Place all 6 egg yolks in a medium mixing bowl and set aside.
Add the cocoa powder, espresso powder, salt, and half of the sugar into a medium pot. Whisk to combine.
Pour in the milk and heavy cream and whisk again.
Place the pot over medium heat, stirring frequently to prevent burning until it is steaming. While it heats up, add the remaining sugar into the bowl with the egg yolks and whisk to combine.
Set the bowl with the egg yolks and sugar on a damp cloth. This will keep it from spinning when you whisk it.
Once the milk mixture is steaming and the dry ingredients have fully mixed in, remove it from the heat and set it next to the bowl with the egg yolks.
While whisking the egg yolks constantly, use a ladle to slowly drizzle the hot milk mixture into the egg yolks. Don't stop whisking, this is called tempering the eggs and it helps prevent them from curdling.

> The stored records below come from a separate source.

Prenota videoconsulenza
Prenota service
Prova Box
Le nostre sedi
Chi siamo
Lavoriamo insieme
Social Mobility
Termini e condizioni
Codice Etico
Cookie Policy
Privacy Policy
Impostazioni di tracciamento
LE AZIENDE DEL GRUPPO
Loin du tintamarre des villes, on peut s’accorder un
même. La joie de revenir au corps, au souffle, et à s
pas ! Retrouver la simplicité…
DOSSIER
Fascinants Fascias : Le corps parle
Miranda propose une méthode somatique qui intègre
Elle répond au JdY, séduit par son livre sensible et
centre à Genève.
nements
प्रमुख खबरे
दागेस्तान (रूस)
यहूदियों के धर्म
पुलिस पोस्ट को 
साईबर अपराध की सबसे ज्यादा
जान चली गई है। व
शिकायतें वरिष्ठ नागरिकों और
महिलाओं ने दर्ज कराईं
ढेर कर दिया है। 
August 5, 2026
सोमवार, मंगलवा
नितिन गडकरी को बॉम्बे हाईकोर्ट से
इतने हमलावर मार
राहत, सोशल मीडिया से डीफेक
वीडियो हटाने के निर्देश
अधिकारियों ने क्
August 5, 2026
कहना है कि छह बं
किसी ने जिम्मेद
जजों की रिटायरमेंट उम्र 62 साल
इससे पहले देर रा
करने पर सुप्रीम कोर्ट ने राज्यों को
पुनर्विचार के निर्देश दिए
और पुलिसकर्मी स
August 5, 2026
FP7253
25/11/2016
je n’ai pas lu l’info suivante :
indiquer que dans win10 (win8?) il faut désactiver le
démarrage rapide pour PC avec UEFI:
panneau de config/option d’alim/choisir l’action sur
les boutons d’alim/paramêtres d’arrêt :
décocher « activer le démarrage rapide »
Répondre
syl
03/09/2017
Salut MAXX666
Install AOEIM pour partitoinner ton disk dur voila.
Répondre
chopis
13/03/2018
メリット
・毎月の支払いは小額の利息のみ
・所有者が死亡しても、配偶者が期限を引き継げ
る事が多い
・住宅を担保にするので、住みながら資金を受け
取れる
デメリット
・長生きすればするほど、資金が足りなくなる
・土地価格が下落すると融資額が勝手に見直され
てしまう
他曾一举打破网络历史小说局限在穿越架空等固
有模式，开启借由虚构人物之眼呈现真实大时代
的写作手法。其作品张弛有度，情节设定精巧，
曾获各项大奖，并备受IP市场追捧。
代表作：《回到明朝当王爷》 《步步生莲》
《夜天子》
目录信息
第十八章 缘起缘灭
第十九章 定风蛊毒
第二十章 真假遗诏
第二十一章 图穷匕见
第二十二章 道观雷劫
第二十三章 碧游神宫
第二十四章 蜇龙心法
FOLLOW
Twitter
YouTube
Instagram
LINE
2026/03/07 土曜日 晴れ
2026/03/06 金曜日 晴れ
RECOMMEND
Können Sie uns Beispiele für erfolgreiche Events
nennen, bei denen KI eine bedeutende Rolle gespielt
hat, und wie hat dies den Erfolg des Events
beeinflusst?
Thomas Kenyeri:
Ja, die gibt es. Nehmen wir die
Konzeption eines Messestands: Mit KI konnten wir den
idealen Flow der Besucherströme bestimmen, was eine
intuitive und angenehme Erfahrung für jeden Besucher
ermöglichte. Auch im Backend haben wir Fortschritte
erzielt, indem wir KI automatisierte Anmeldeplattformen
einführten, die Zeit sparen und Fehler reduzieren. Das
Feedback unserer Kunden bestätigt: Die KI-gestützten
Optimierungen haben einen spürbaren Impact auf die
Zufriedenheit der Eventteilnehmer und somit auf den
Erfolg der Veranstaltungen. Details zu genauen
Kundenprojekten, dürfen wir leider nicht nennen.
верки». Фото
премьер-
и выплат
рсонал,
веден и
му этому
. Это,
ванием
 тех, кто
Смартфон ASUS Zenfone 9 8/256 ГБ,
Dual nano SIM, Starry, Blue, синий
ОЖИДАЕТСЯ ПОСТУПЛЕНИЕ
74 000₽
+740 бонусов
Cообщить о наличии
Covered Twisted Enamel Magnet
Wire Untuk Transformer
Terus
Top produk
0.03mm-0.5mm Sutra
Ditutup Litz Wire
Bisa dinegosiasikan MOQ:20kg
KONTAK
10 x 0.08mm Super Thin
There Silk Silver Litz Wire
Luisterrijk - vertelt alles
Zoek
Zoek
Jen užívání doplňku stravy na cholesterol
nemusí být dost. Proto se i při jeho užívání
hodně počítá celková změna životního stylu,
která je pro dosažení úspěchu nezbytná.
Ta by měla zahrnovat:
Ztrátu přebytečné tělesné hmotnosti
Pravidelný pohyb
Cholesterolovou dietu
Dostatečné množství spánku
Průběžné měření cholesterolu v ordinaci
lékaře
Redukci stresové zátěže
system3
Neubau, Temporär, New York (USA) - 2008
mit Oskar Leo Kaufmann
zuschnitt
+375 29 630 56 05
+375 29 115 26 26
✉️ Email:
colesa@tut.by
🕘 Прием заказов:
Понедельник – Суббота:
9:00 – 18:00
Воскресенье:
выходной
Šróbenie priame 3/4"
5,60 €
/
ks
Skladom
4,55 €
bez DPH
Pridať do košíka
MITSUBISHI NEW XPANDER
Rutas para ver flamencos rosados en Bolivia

Add about 1 cup of the milk mixture into the egg yolks. Then switch to whisking the remaining milk mixture in the pot and slowly pouring in the tempered eggs.
Return the pot to the stove and cook over low or medium low heat. Stir constantly with a rubber spatula, alternating between a figure 8 pattern and scraping the sides of the pot.
Continue cooking and stirring until the surface bubbles have disappeared and the mixture has thickened. Once both have occurred remove the pot from the heat. Pour it through the fine mesh sieve into the bowl with the chopped chocolate.
Remove the sieve and leave the mixture to sit for 1 minute before whisking to combine. Then whisk in the vanilla extract.
Place a sheet of plastic wrap onto the surface of the custard and allow it to come to room temperature before storing in the fridge overnight to cool completely.
Make sure any parts of your ice cream maker that need to be frozen are in your freezer as well.